The primary purpose of the third funded project; An Open-Source Project for Accessible LaTeX-based Authoring and Presentation of Mathematical Documents (ALAP) is to develop an open-source software system, called ALAP. This integrated accessible LaTeX-based authoring and presentation software will provide advanced math-to-speech capabilities and a foundation for math-to-Braille to persons with vision impairments (PVIs).
Many documents contain mathematical notations that are generally not accessible to the blind and low vision person. There are no commonly-available and standard ways of accessible math authoring and presentation. Although several technologies have been proposed for accessible math, none of them are available in an integrated open-source software system. Popular text-to-speech software like JAWS and NVDA are incapable of reading math notations in documents.

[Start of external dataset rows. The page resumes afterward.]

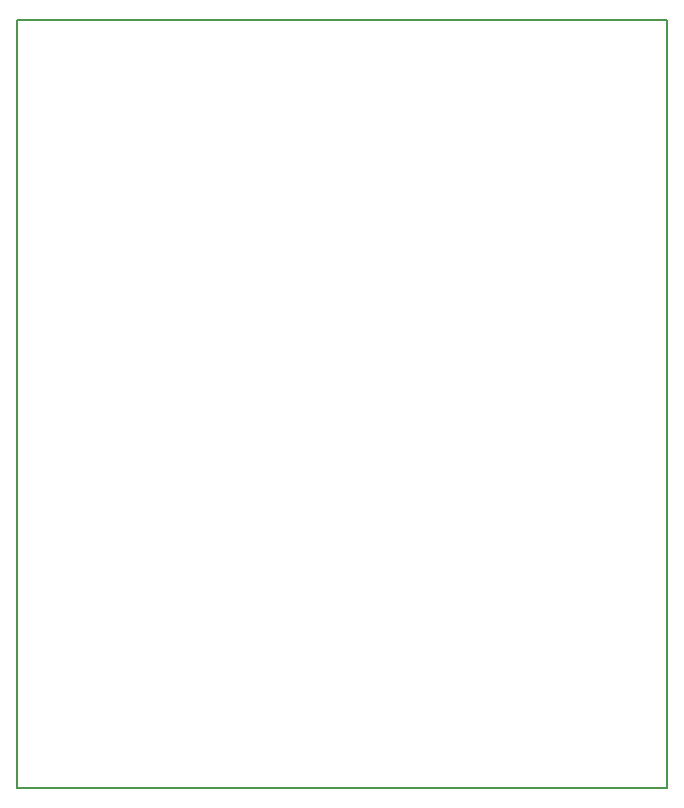
<source format=gbr>
G04 #@! TF.FileFunction,Profile,NP*
%FSLAX46Y46*%
G04 Gerber Fmt 4.6, Leading zero omitted, Abs format (unit mm)*
G04 Created by KiCad (PCBNEW 4.0.7) date 08/09/18 14:36:55*
%MOMM*%
%LPD*%
G01*
G04 APERTURE LIST*
%ADD10C,0.100000*%
%ADD11C,0.150000*%
G04 APERTURE END LIST*
D10*
D11*
X185000000Y-40000000D02*
X185000000Y-105000000D01*
X130000000Y-105000000D02*
X185000000Y-105000000D01*
X130000000Y-40000000D02*
X130000000Y-105000000D01*
X130000000Y-40000000D02*
X185000000Y-40000000D01*
M02*

</source>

Among the scientific community, LaTeX is the most popular authoring system for scientific and technical documents. LaTeX source files are usually converted to the PDF for presentation. However, PDF documents are not fully accessible; their math content cannot be read by PVIs. Currently, no robust, integrated, and open-source (freely-available) software offers capabilities supporting accessible authoring, editing, sharing, and presentation. ALAP will provide math-to-speech synthesis for accurate audible rendering of mathematical content in documents, ease of use for persons with vision impairments (PVIs) with robust editing and navigation control for authoring and presentation of documents containing mathematical content and reliance on free and open-source technologies.
The primary beneficiaries of this project will be PVIs in general and educational/business organizations that deal with such mathematical content.
The fourth funded project Design and Development of an RF Coverage Optimization System using Spatio-Temporal Mobile User Densities and Autonomic Network Management Approach aims to provide spatio-temporal user information for network performance evaluation to wireless mobile communication network operators. This should be a matter of great interest to operators as a spatio-temporal signal quality database would not only indicate the trends of the user population in certain area at certain time but also provide them far more reliable coverage information than what is achieved through their current drive tests.
The project intends to indigenously develop a cost effective solution comprising a set of SW applications running on different location-aware mobile handsets and another one running on a centralized RF coverage optimization server collecting all of that data and performing authentication, data validation, data analysis functions and creating necessary reports and determining the state of key performance indices and recommending actions, if any, that might be necessary without having any dependence on the existing network operator infrastructure thus being termed as autonomous network management and RF coverage optimization.